There are a few different ways to use Matplotlib (which I think made it difficult for me to learn Matplotlib). The way we will present Matplotlib in Math 10 involves a little more writing but offers more flexibility and is more similar to typical Python code. Here is a relevant quote from the Matplotlib documentation:
We call methods that do the plotting directly from the Axes, which gives us much more flexibility and power in customizing our plot… In general, try to use the object-oriented interface over the pyplot interface.
x = [70,95,60,110,80]
y = [200,150,120,190,120]
import matplotlib.pyplot as plt
For now don’t worry too much about what the line fig, ax = plt.subplots()
is doing. You should imagine that plt.subplots()
· · ·
→ **Requirements**: Rewrite the Matplotlib passage between "There are a" and "the pyplot interface.", inclusive, switching "flexibility" to "adaptability".
· · ·
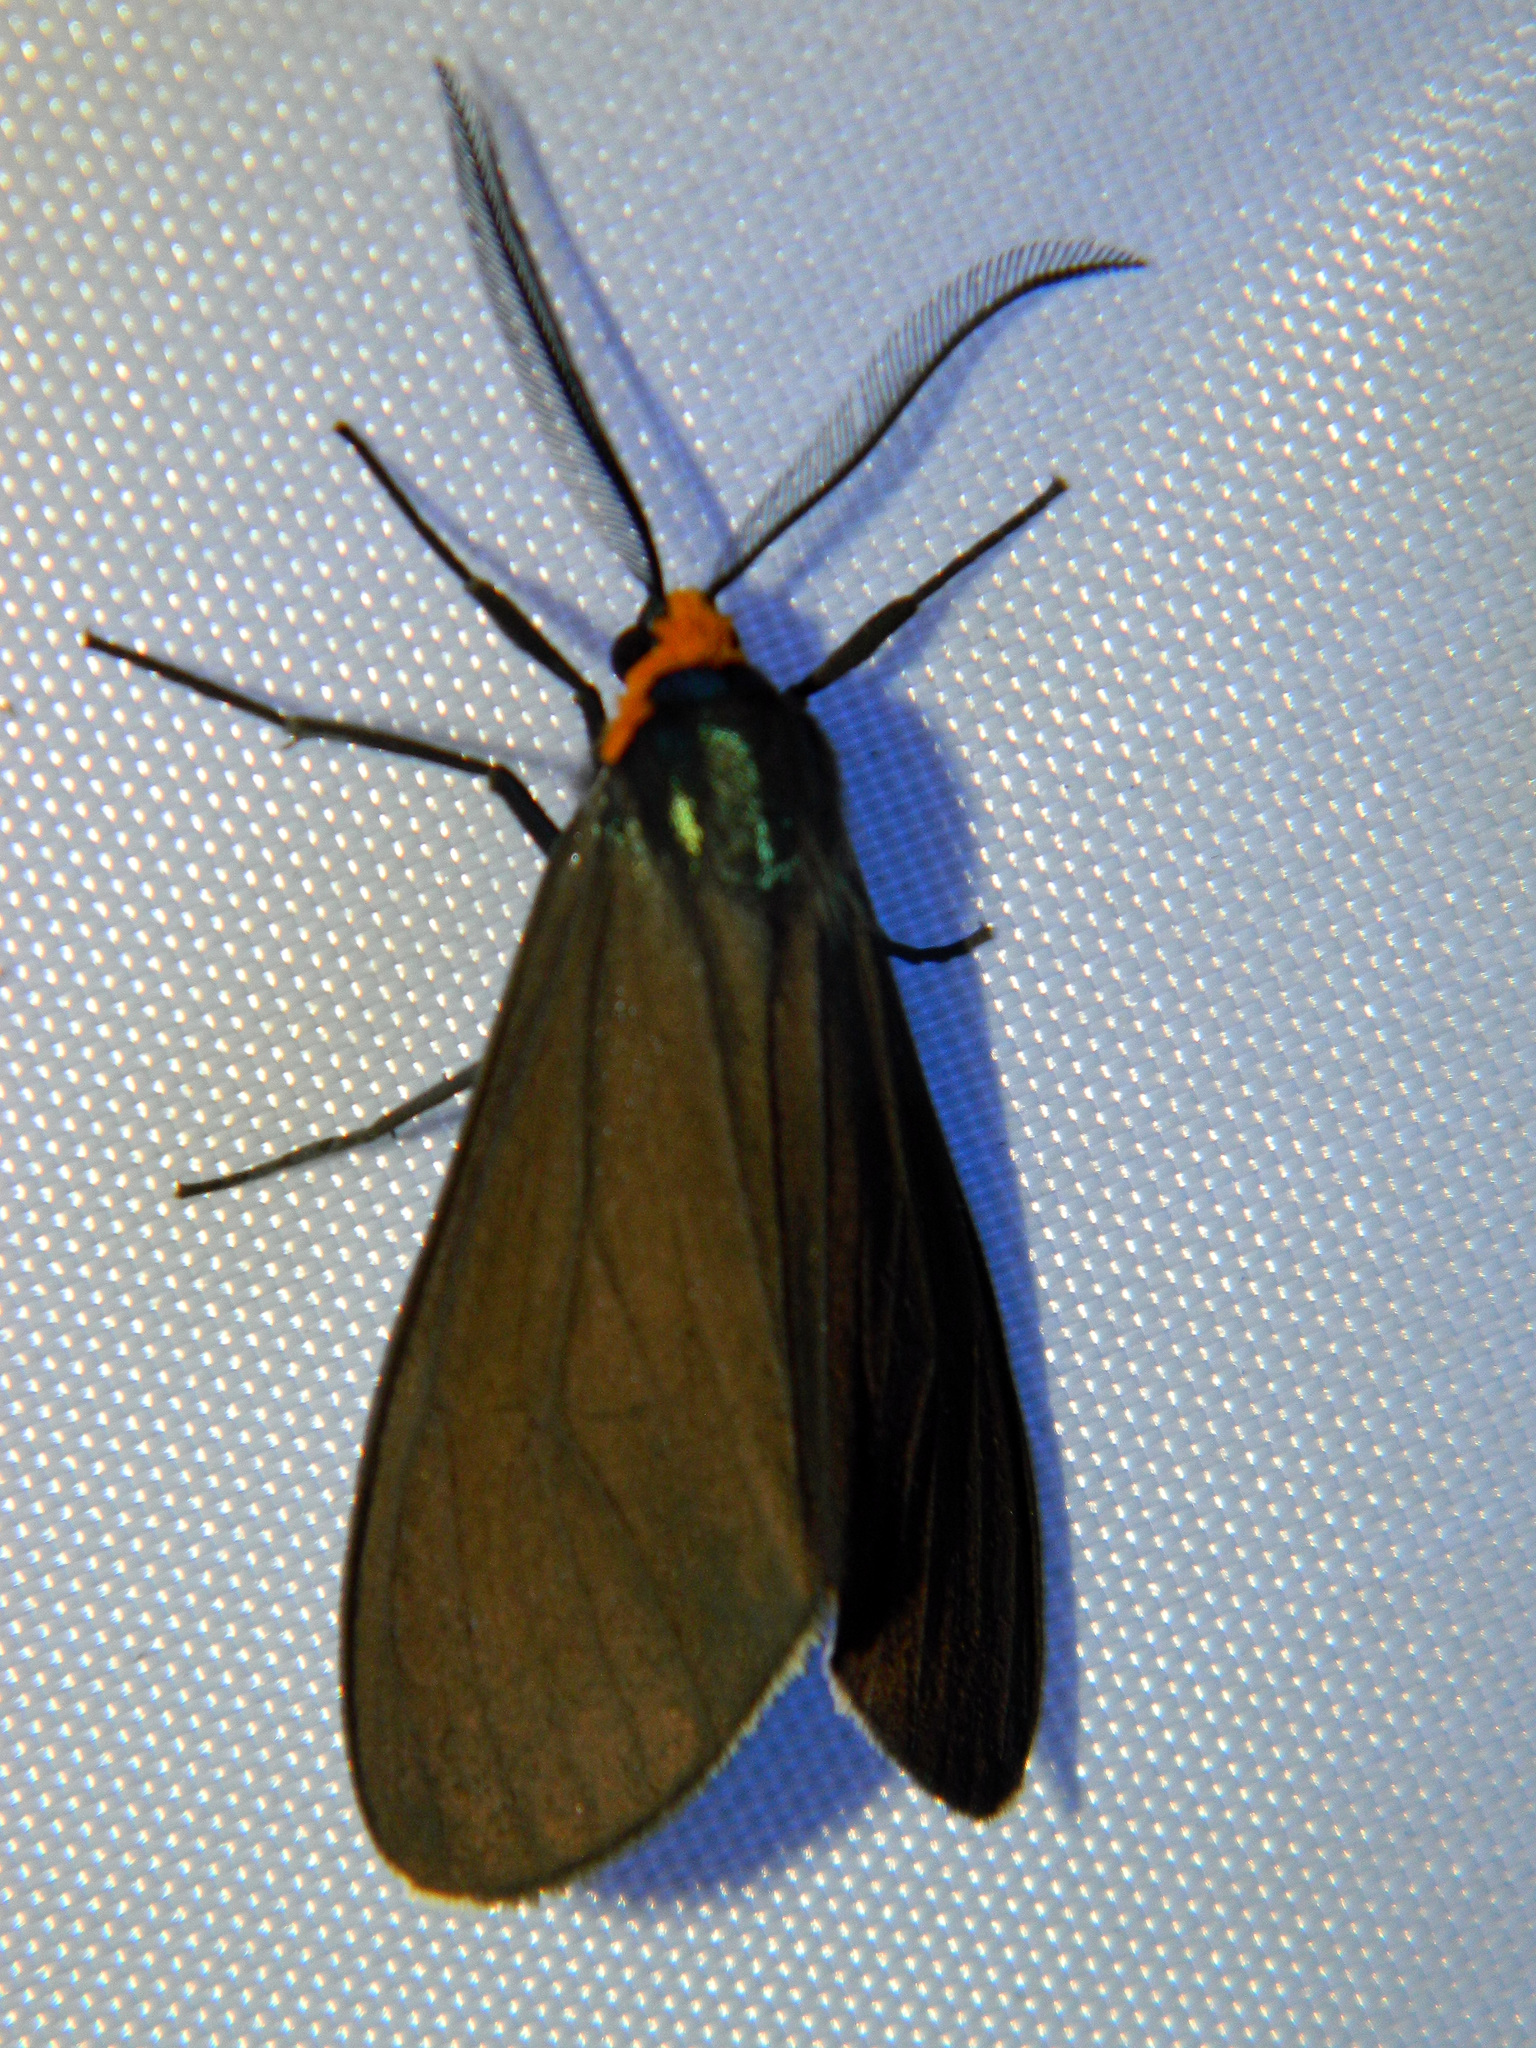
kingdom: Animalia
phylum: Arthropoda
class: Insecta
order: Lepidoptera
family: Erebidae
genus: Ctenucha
· · ·
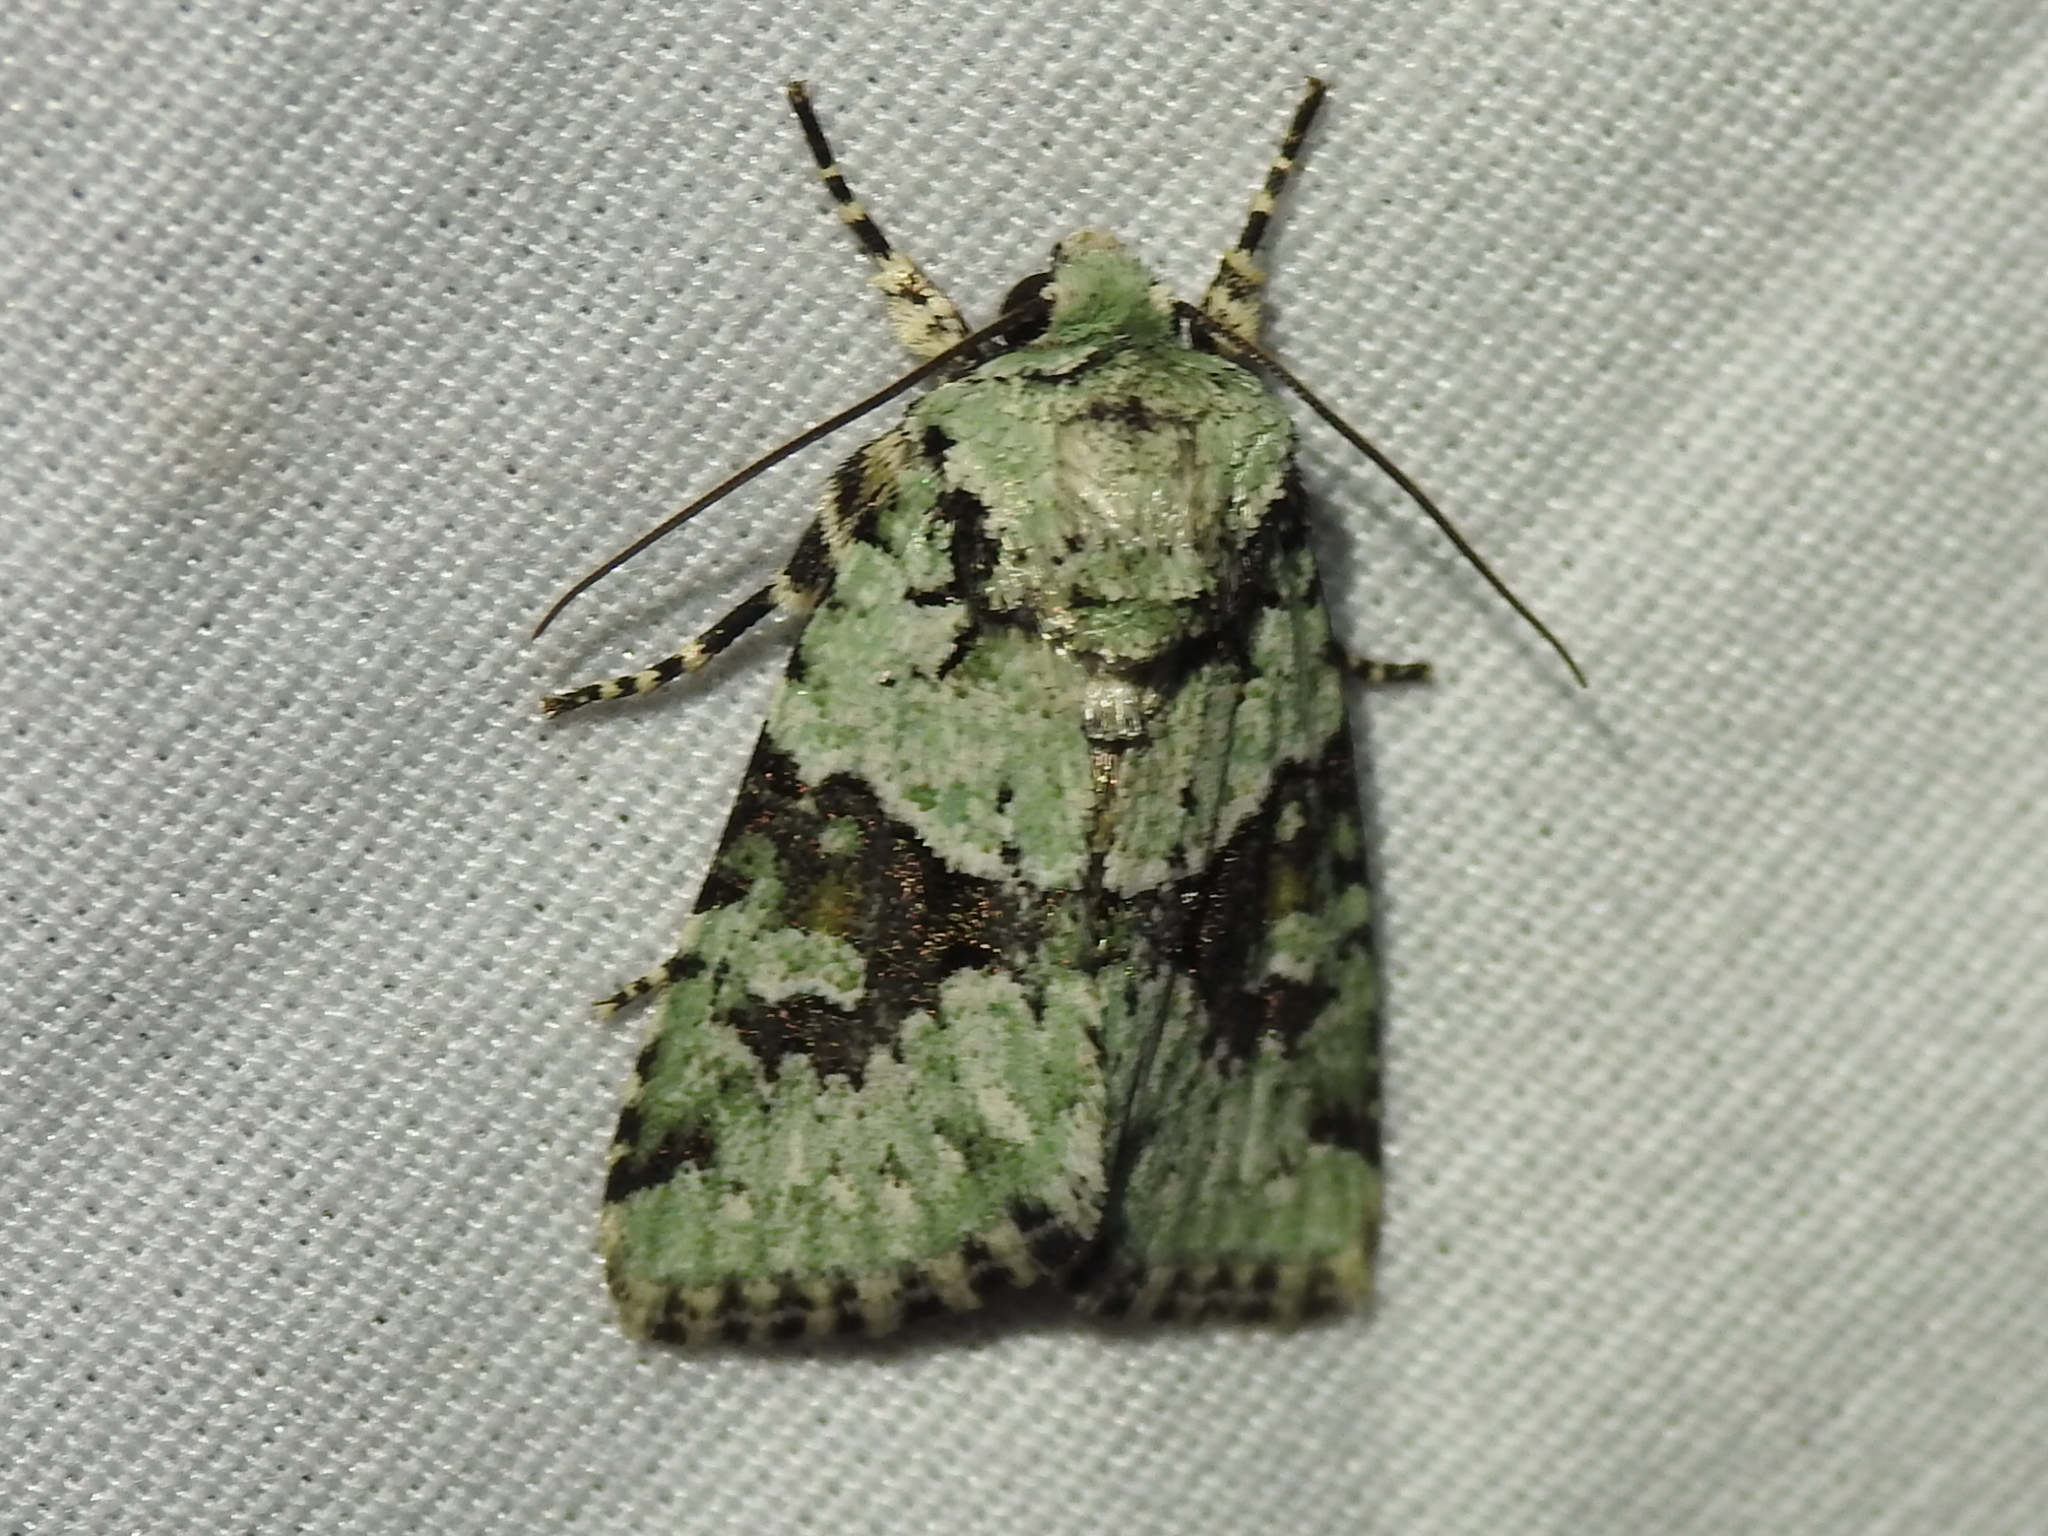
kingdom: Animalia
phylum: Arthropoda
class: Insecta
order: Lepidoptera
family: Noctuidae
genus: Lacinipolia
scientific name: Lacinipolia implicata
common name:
· · ·
→ **Full answer**:
There are a few different ways to use Matplotlib (which I think made it difficult for me to learn Matplotlib). The way we will present Matplotlib in Math 10 involves a little more writing but offers more adaptability and is more similar to typical Python code. Here is a relevant quote from the Matplotlib documentation:
We call methods that do the plotting directly from the Axes, which gives us much more adaptability and power in customizing our plot… In general, try to use the object-oriented interface over the pyplot interface.